Passage for review =>

The sticker shock also had about 15% of Aduhelm skeptics upset about the effect coverage would have on Medicare premiums, the BofA team said.

Commenters who considered themselves Alzheimer’s experts did not support the drug’s efficacy, either. 

In a separate survey by Spherix, U.S. neurologists also tended to agree with CMS' coverage decision. Half the doctors surveyed said the determination would influence their decision to prescribe potential antibeta-amyloid rivals, too. Those would be Eli Lilly’s donanemab, Roche’s gantenerumab and Biogen’s follow-up monoclonal antibody, lecanemab, which it's developing with Eisai.

The CMS will take comments on its decision through Feb. 10. A final Aduhelm coverage verdict is expected in April.

Speaking about CMS' comment period, Biogen CEO Vounatsos said on last month’s investor call, “we encourage others to make their voice heard so that this final decision expected in April will allow for broader and more equitable access." If the decision goes through in its current form, Biogen thinks Aduhelm may reach just “hundreds” of patients for the foreseeable future, despite the millions affected by Alzheimer’s disease, the CEO said.

RELATED: Samsung buys Biogen out of biosimilar unit for $2.3B—not the whole Aduhelm headache

Biogen isn’t the only one frustrated by the CMS proposal. Patient advocacy group UsAgainstAlzheimer’s recently penned a letter to Health and Human Services secretary Xavier Becerra asking him to direct Medicare to reassess its proposal, Bloomberg Law reports.

Stored data =>

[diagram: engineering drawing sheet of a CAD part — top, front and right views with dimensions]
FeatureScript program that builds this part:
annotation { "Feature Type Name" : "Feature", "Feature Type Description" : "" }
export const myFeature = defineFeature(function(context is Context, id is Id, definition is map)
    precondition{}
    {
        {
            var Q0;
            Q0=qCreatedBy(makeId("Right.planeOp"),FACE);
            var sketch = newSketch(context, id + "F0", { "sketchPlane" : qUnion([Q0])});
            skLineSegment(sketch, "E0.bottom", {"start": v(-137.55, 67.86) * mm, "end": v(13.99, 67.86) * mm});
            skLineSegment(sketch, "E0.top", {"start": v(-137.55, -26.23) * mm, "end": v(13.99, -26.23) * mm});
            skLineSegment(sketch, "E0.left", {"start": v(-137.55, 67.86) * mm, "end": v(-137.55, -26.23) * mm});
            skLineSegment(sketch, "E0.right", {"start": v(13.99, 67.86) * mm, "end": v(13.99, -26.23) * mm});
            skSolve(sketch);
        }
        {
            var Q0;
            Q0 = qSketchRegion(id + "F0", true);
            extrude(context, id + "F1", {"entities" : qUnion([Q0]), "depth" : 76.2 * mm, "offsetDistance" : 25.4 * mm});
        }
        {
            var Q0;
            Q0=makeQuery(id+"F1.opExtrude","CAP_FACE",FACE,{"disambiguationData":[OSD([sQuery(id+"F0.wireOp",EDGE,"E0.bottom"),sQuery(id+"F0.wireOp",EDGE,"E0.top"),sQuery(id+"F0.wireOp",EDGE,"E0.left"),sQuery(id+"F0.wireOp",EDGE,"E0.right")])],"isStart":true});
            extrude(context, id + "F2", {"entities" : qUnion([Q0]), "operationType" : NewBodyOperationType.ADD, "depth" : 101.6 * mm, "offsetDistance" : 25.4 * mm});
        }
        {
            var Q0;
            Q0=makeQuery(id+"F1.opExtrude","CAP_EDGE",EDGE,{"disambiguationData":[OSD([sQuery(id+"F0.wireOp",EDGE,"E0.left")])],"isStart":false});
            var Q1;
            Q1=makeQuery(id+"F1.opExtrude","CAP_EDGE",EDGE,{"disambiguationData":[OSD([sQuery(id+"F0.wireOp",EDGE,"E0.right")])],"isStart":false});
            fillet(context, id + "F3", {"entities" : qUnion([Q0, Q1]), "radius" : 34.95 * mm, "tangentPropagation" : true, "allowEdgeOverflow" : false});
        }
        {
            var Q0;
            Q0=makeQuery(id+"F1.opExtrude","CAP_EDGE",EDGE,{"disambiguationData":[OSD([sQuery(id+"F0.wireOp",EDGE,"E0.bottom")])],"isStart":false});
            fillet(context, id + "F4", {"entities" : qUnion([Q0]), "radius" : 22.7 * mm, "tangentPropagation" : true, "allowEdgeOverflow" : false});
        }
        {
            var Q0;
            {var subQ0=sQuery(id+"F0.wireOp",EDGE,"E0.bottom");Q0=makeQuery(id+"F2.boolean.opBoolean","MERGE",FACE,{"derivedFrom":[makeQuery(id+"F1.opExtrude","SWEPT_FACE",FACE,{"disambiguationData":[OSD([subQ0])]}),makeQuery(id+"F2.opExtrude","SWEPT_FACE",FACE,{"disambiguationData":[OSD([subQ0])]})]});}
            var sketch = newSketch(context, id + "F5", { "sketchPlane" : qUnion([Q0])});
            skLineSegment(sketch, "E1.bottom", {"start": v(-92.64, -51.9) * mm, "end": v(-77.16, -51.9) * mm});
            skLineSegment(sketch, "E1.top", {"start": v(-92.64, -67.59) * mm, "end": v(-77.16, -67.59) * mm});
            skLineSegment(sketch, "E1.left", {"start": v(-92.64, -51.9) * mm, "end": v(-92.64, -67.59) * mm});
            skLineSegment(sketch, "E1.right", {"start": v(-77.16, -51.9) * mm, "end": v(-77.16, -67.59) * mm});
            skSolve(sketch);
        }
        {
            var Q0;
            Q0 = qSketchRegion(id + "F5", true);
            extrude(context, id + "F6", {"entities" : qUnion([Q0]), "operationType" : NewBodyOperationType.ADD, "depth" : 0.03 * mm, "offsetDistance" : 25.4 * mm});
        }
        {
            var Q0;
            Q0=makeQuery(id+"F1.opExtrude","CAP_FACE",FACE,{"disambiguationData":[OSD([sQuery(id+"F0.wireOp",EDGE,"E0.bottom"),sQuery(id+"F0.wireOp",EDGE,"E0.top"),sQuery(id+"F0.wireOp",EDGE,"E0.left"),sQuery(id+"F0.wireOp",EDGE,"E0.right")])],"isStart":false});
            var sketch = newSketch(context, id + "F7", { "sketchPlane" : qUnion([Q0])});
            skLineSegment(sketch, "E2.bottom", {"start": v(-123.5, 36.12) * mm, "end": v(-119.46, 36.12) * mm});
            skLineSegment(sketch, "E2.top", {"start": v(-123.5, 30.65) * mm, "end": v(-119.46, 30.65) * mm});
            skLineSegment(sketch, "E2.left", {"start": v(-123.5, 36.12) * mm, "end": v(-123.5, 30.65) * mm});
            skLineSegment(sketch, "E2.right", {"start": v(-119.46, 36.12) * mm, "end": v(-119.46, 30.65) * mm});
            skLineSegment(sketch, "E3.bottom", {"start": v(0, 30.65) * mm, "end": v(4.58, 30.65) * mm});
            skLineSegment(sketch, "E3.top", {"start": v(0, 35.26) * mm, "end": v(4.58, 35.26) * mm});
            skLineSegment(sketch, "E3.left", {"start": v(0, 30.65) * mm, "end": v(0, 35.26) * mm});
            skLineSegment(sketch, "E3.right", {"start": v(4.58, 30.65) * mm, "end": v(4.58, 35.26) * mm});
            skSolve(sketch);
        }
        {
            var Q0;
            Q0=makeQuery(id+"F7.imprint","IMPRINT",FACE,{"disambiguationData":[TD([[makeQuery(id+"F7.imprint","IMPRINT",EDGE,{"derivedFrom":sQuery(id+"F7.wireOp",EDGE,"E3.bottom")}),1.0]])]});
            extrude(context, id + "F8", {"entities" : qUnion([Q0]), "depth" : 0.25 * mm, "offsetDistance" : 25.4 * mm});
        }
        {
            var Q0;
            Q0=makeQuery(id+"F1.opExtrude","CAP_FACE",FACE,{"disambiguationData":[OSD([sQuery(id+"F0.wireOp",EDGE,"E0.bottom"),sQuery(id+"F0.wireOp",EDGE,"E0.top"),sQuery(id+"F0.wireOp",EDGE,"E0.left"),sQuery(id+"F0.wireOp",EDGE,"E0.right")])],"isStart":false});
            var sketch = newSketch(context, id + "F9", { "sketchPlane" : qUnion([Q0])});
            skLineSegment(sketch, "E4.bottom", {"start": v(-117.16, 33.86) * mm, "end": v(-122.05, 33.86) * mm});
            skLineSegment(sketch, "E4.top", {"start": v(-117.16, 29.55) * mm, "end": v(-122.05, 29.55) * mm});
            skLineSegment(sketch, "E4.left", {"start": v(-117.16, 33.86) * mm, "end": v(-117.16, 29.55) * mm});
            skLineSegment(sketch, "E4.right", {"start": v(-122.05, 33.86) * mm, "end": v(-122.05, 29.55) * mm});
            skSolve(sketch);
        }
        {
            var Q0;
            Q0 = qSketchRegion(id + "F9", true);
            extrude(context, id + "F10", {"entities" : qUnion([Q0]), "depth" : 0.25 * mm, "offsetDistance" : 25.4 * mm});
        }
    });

Exercise directions => In the Aduhelm coverage text, change "sticker shock" to "high price" and write out the passage starting at "The sticker shock" and ending at "developing with Eisai.".

Solution below =>
The high price also had about 15% of Aduhelm skeptics upset about the effect coverage would have on Medicare premiums, the BofA team said.

Commenters who considered themselves Alzheimer’s experts did not support the drug’s efficacy, either. 

In a separate survey by Spherix, U.S. neurologists also tended to agree with CMS' coverage decision. Half the doctors surveyed said the determination would influence their decision to prescribe potential antibeta-amyloid rivals, too. Those would be Eli Lilly’s donanemab, Roche’s gantenerumab and Biogen’s follow-up monoclonal antibody, lecanemab, which it's developing with Eisai.